The gas/start lever was not all the way agents the stop; not allowing the third valve to open enough to start properly. The valve was open just enough to allow the engine to fire and pop but not start.
 
(quoted from post at 12:27:03 01/26/15) Wow almost the same thing my ol TD-9 is doing.. It was starting so well too. Starting it on diesel seems like it would be hard on the starter to me.
I had mine running on gas (running very ruff) and slipped it to diesel quickly fired right off. Then I thought I might swap it back over to gas to help clear it up. That was the last it ran.
I have
reset mag timing, about 100 times.
replaced condenser
checked mag points
new wires
New Carb gaskets
checked manifold butteries
new plugs
stretched the electrode out to a 1/4" on an extra plug and used it to check the spark, spark was orange and bright.
Can't think of anything else.
maybe some idea here will help
good luck

Just a note on this for what it is worth. 1/4 inch gap on the spark plug for a mag should = a fat BLUE spark. Almost white. I have fought tractors and equipment for days that had "spark" Once combustion pressure is in the mix, ie spark plug back in the cylinder, an orange spark will not cut it. there is still something wrong. Think of a lighter versus a propane torch. My lighter will burn my hand, so will the torch, but my lighter will not solder wires together.
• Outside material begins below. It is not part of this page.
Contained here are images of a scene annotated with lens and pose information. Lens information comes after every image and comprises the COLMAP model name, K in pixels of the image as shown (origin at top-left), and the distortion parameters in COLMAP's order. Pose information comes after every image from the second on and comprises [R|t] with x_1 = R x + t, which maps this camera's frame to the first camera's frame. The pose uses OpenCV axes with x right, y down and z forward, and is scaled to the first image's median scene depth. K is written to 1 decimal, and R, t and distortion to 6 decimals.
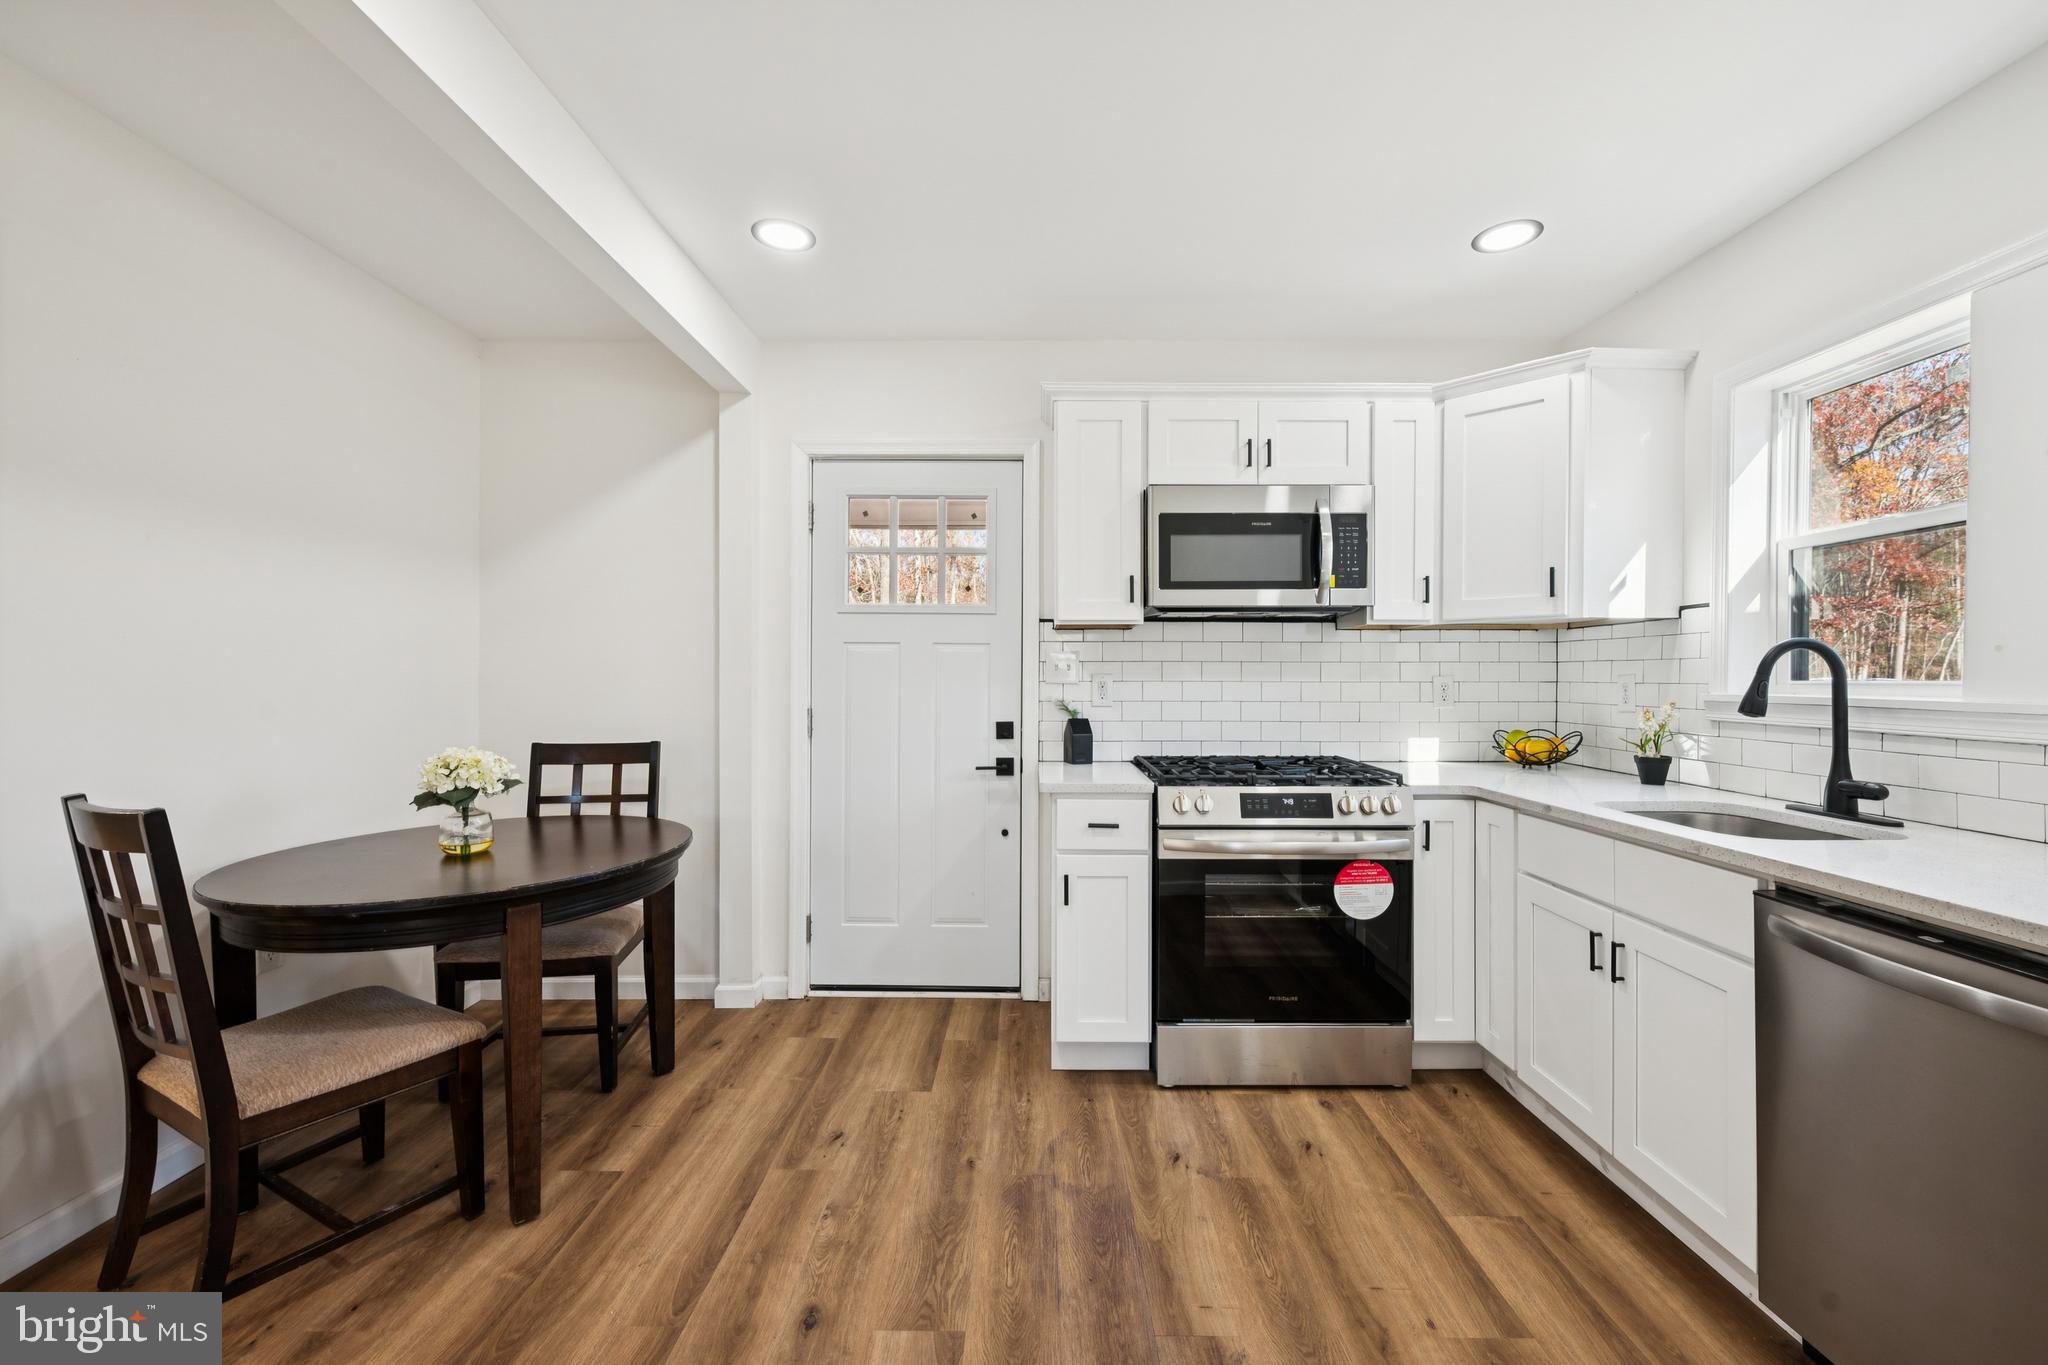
lens RADIAL K [[817.4, 0, 1024.0], [0, 817.4, 682.5], [0, 0, 1]] dist [-0.000636, -0.000150]
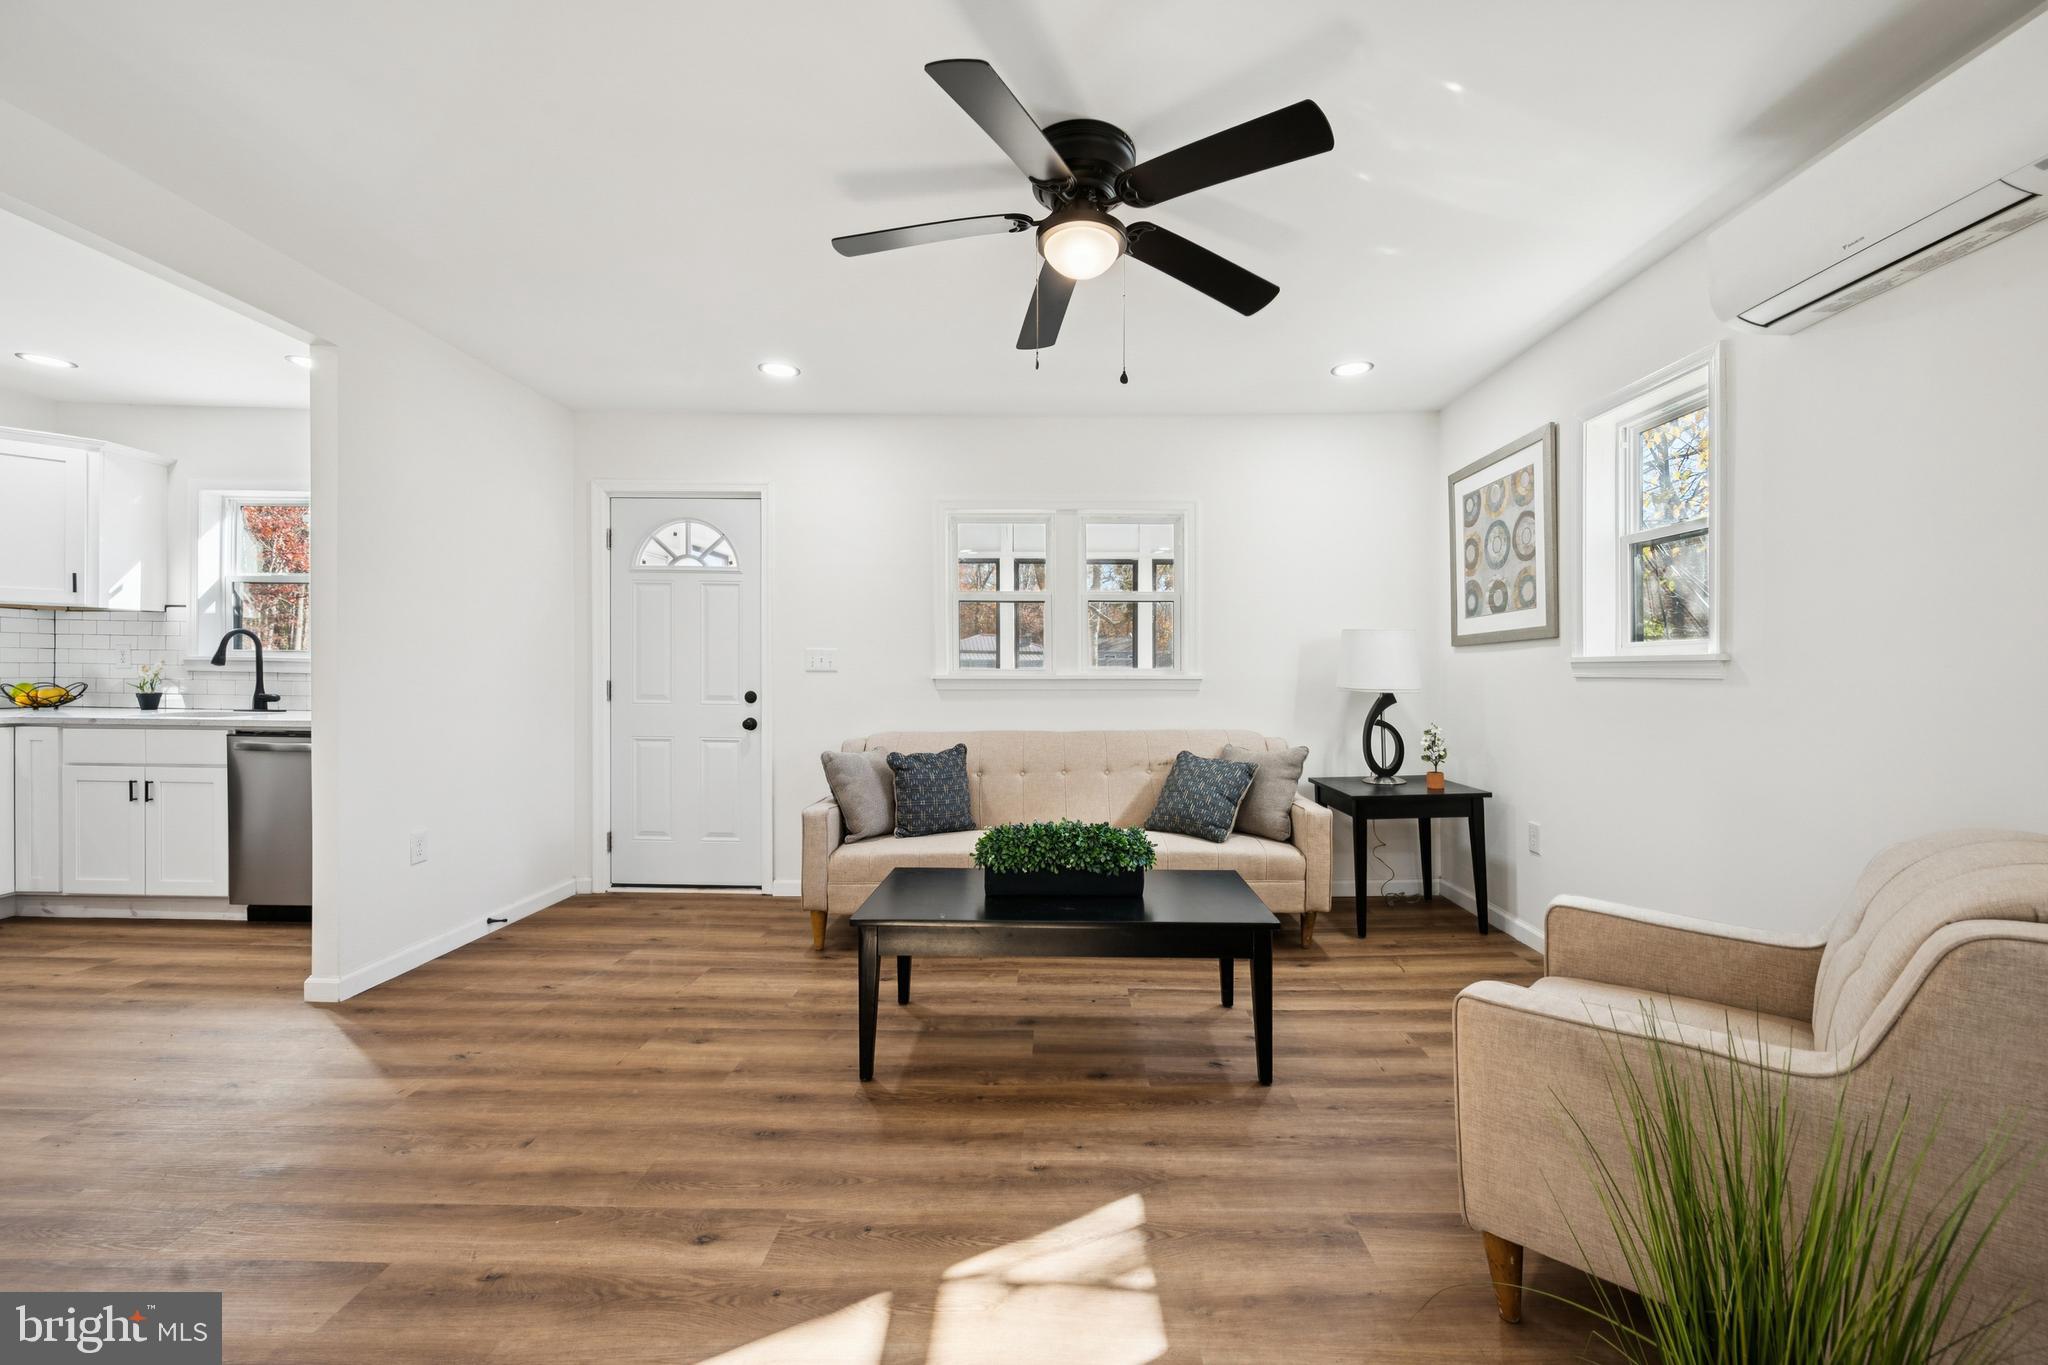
lens RADIAL K [[797.7, 0, 1029.9], [0, 797.7, 677.5], [0, 0, 1]] dist [0.001735, -0.000197]
pose [[0.008903, -0.011929, 0.999889, -0.912759], [-0.008778, 0.999889, 0.012008, 0.023185], [-0.999922, -0.008884, 0.008797, -0.881073]]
Just my two cents. Hope it helps
Adam
 
(quoted from post at 07:00:00 02/20/15) I found one more thing holding back the engine from starting.
The gas/start lever was not all the way agents the stop; not allowing the third valve to open enough to start properly. The valve was open just enough to allow the engine to fire and pop but not start.


The Gas/Start lever was the main reason my TD-9 was not starting. I needed to adjust the starting mechanism so the lever stayed up on its own and held the start valve open far enough to get a sufficient amount of gas in the chamber to start and run.
Now it is starting quit well. Back to normal, Turn the crank to just past TDC (because it has bad spots on the ring gear). On COLD start, pull the choke all the way and turn over one to three full revolutions then push choke in to the sweet spot, about half way, and depending on the ambient temperature the engine should start on first try.